The students in Mrs. Giacomelli’s 6thgrade science class have been working on some pretty neat topics lately. For three weeks the students worked on an experiment analyzing jellyfish polyps and their life cycle, right here at WAAS. Two UNCW Biology and Marine Biology students Ms. Megan Davitt-Loysen and Ms. Chrissy Conrad, under the mentorship of Dr. Rob Condon, have been collaborating with Mrs. Giacomelli to teach the students about the process of science, while focusing on the effects of climate change and water temperature on the growth and development of jellyfish polyps. The students were tasked with monitoring the “baby jellyfish” in the classroom, as well as feeding the jellyfish and performing water changes. In nature, jellyfish polyps require cold temperatures over winter in order to strobilate (strobilation is a form of asexual reproduction) and produce the ephyrae form of the life cycle once temperatures begin to rise. While the polyps are growing they can also bud off from themselves to form a new polyp. Once the ephyrae are produced they grow into the commonly known medusa jellyfish.
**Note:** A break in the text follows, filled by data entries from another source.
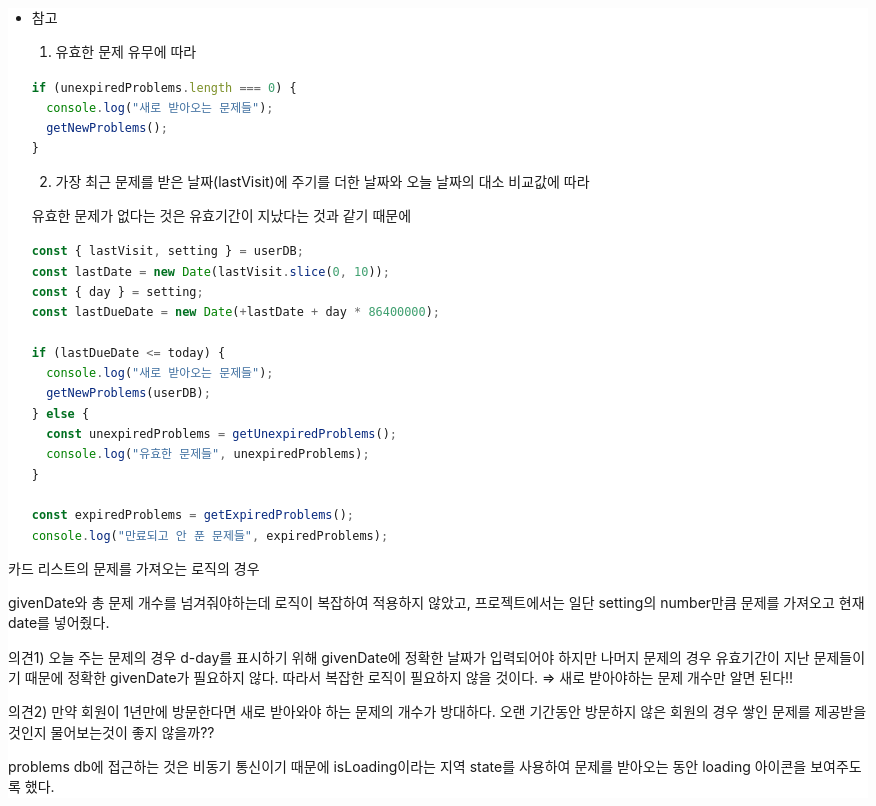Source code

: - 참고
    
    1) 유효한 문제 유무에 따라 
    
    ```jsx
    if (unexpiredProblems.length === 0) {
      console.log("새로 받아오는 문제들");
      getNewProblems();
    }
    ```
    
    2) 가장 최근 문제를 받은 날짜(lastVisit)에 주기를 더한 날짜와 오늘 날짜의 대소 비교값에 따라
    
    유효한 문제가 없다는 것은 유효기간이 지났다는 것과 같기 때문에 
    
    ```jsx
    const { lastVisit, setting } = userDB;
    const lastDate = new Date(lastVisit.slice(0, 10));
    const { day } = setting;
    const lastDueDate = new Date(+lastDate + day * 86400000);
    
    if (lastDueDate <= today) {
      console.log("새로 받아오는 문제들");
      getNewProblems(userDB);
    } else {
      const unexpiredProblems = getUnexpiredProblems();
      console.log("유효한 문제들", unexpiredProblems);
    }
    
    const expiredProblems = getExpiredProblems();
    console.log("만료되고 안 푼 문제들", expiredProblems);
    
    ```
    

카드 리스트의 문제를 가져오는 로직의 경우 

givenDate와 총 문제 개수를 넘겨줘야하는데 로직이 복잡하여 적용하지 않았고, 프로젝트에서는 일단 setting의 number만큼 문제를 가져오고 현재 date를 넣어줬다. 

의견1) 오늘 주는 문제의 경우 d-day를 표시하기 위해 givenDate에 정확한 날짜가 입력되어야 하지만 나머지 문제의 경우 유효기간이 지난 문제들이기 때문에 정확한 givenDate가 필요하지 않다. 따라서 복잡한 로직이 필요하지 않을 것이다. ⇒ 새로 받아야하는 문제 개수만 알면 된다‼ 

의견2) 만약 회원이 1년만에 방문한다면 새로 받아와야 하는 문제의 개수가 방대하다. 오랜 기간동안 방문하지 않은 회원의 경우 쌓인 문제를 제공받을 것인지 물어보는것이 좋지 않을까?? 

problems db에 접근하는 것은 비동기 통신이기 때문에 isLoading이라는 지역 state를 사용하여 문제를 받아오는 동안 loading 아이콘을 보여주도록 했다.
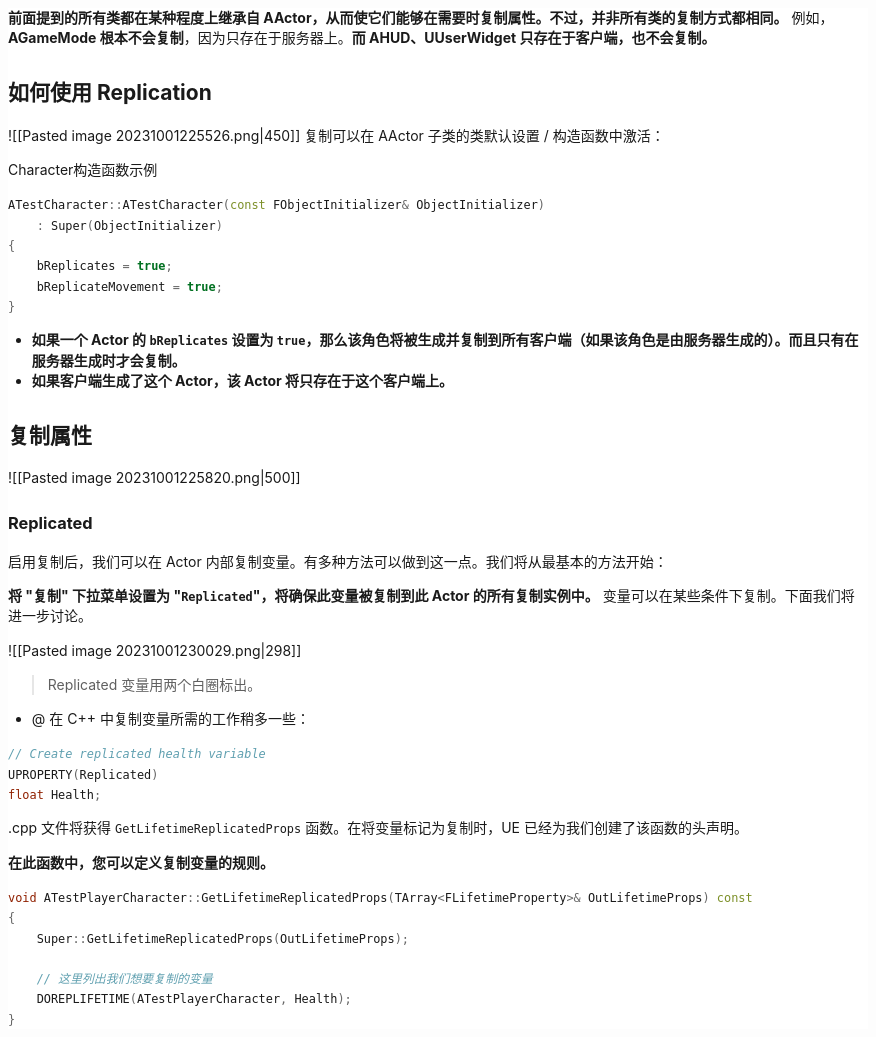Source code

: **前面提到的所有类都在某种程度上继承自 AActor，从而使它们能够在需要时复制属性。不过，并非所有类的复制方式都相同。**
例如，**AGameMode 根本不会复制**，因为只存在于服务器上。**而 AHUD、UUserWidget 只存在于客户端，也不会复制。**

## 如何使用 Replication
![[Pasted image 20231001225526.png|450]]
复制可以在 AActor 子类的类默认设置 / 构造函数中激活：

Character构造函数示例

```c++
ATestCharacter::ATestCharacter(const FObjectInitializer& ObjectInitializer)
    : Super(ObjectInitializer)
{
    bReplicates = true;
    bReplicateMovement = true;
}
```

- **如果一个 Actor 的 `bReplicates` 设置为 `true`，那么该角色将被生成并复制到所有客户端（如果该角色是由服务器生成的）。而且只有在服务器生成时才会复制。**
- **如果客户端生成了这个 Actor，该 Actor 将只存在于这个客户端上。**

##  复制属性
![[Pasted image 20231001225820.png|500]]

### Replicated
启用复制后，我们可以在 Actor 内部复制变量。有多种方法可以做到这一点。我们将从最基本的方法开始：

**将 "复制" 下拉菜单设置为 "`Replicated`"，将确保此变量被复制到此 Actor 的所有复制实例中。**
变量可以在某些条件下复制。下面我们将进一步讨论。

![[Pasted image 20231001230029.png|298]]
>Replicated 变量用两个白圈标出。

- @ 在 C++ 中复制变量所需的工作稍多一些：
```c++ file:TestPlayerCharacter.h
// Create replicated health variable
UPROPERTY(Replicated)
float Health;
```

.cpp 文件将获得 `GetLifetimeReplicatedProps` 函数。在将变量标记为复制时，UE 已经为我们创建了该函数的头声明。

**在此函数中，您可以定义复制变量的规则。**

```c++ file:TestPlayerCharacter.cpp
void ATestPlayerCharacter::GetLifetimeReplicatedProps(TArray<FLifetimeProperty>& OutLifetimeProps) const
{
    Super::GetLifetimeReplicatedProps(OutLifetimeProps);

    // 这里列出我们想要复制的变量
    DOREPLIFETIME(ATestPlayerCharacter, Health);
}
```
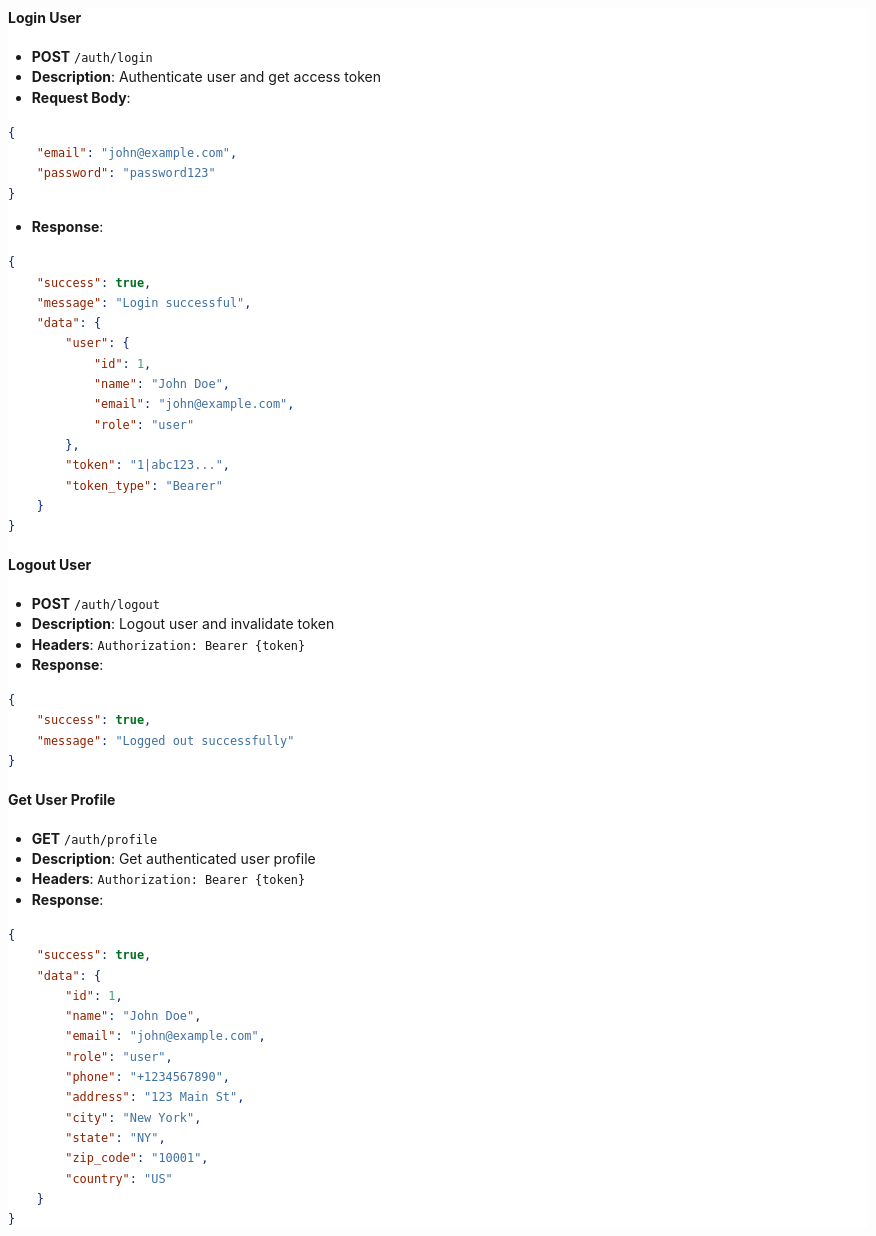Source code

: #### Login User
- **POST** `/auth/login`
- **Description**: Authenticate user and get access token
- **Request Body**:
```json
{
    "email": "john@example.com",
    "password": "password123"
}
```
- **Response**:
```json
{
    "success": true,
    "message": "Login successful",
    "data": {
        "user": {
            "id": 1,
            "name": "John Doe",
            "email": "john@example.com",
            "role": "user"
        },
        "token": "1|abc123...",
        "token_type": "Bearer"
    }
}
```

#### Logout User
- **POST** `/auth/logout`
- **Description**: Logout user and invalidate token
- **Headers**: `Authorization: Bearer {token}`
- **Response**:
```json
{
    "success": true,
    "message": "Logged out successfully"
}
```

#### Get User Profile
- **GET** `/auth/profile`
- **Description**: Get authenticated user profile
- **Headers**: `Authorization: Bearer {token}`
- **Response**:
```json
{
    "success": true,
    "data": {
        "id": 1,
        "name": "John Doe",
        "email": "john@example.com",
        "role": "user",
        "phone": "+1234567890",
        "address": "123 Main St",
        "city": "New York",
        "state": "NY",
        "zip_code": "10001",
        "country": "US"
    }
}
```
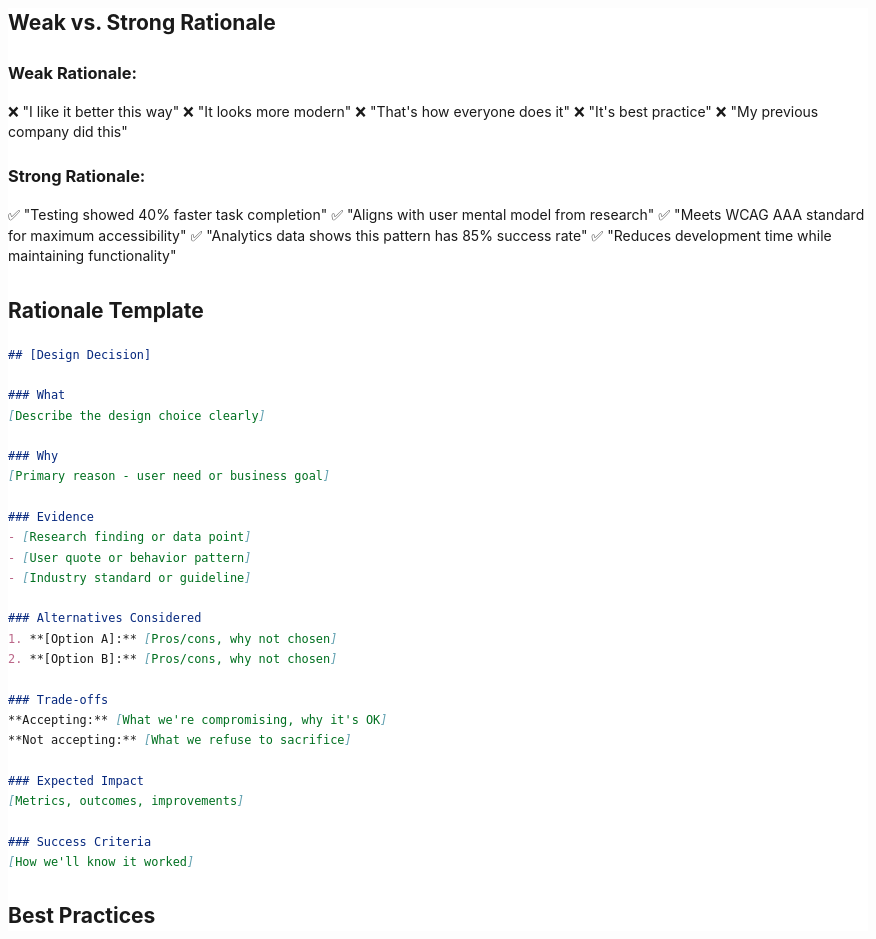 ## Weak vs. Strong Rationale

### Weak Rationale:
❌ "I like it better this way"
❌ "It looks more modern"
❌ "That's how everyone does it"
❌ "It's best practice"
❌ "My previous company did this"

### Strong Rationale:
✅ "Testing showed 40% faster task completion"
✅ "Aligns with user mental model from research"
✅ "Meets WCAG AAA standard for maximum accessibility"
✅ "Analytics data shows this pattern has 85% success rate"
✅ "Reduces development time while maintaining functionality"

## Rationale Template

```markdown
## [Design Decision]

### What
[Describe the design choice clearly]

### Why
[Primary reason - user need or business goal]

### Evidence
- [Research finding or data point]
- [User quote or behavior pattern]
- [Industry standard or guideline]

### Alternatives Considered
1. **[Option A]:** [Pros/cons, why not chosen]
2. **[Option B]:** [Pros/cons, why not chosen]

### Trade-offs
**Accepting:** [What we're compromising, why it's OK]
**Not accepting:** [What we refuse to sacrifice]

### Expected Impact
[Metrics, outcomes, improvements]

### Success Criteria
[How we'll know it worked]
```

## Best Practices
What happens if the jellyfish polyps no longer have the opportunity to overwinter though? What if temperatures increase and the polyps are only exposed to cold temperatures for a short period of time? These are the questions that the students tackled in their experiment as they observed how exposing the polyps to three different lengths of time in cold temperatures affected the growth of the jellyfish (one being a control group kept at room temperature). Based on the data collected and the graphs that the students constructed, they concluded that only the polyps that were kept in cold temperatures for the longest time produced ephyrae. The graphs also showed that the polyps kept at room temperature that were never exposed to the cold consistently had fewer polyps present over the course of the experiment because they performed less budding.

So what do you think? What do you think this implies for the future of jellyfish populations? Does this mean that there will be fewer jellyfish in the world if the ocean temperature continues to increase? WAAS now has it’s very own set of expert jellyfish scientists who can help you answer these questions based on successful experiment. Dr. Rob Condon is presenting the results the students’ research at the Coastal and Estuarine Research Federation conference this November because of the significant impact it has on the world of marine science!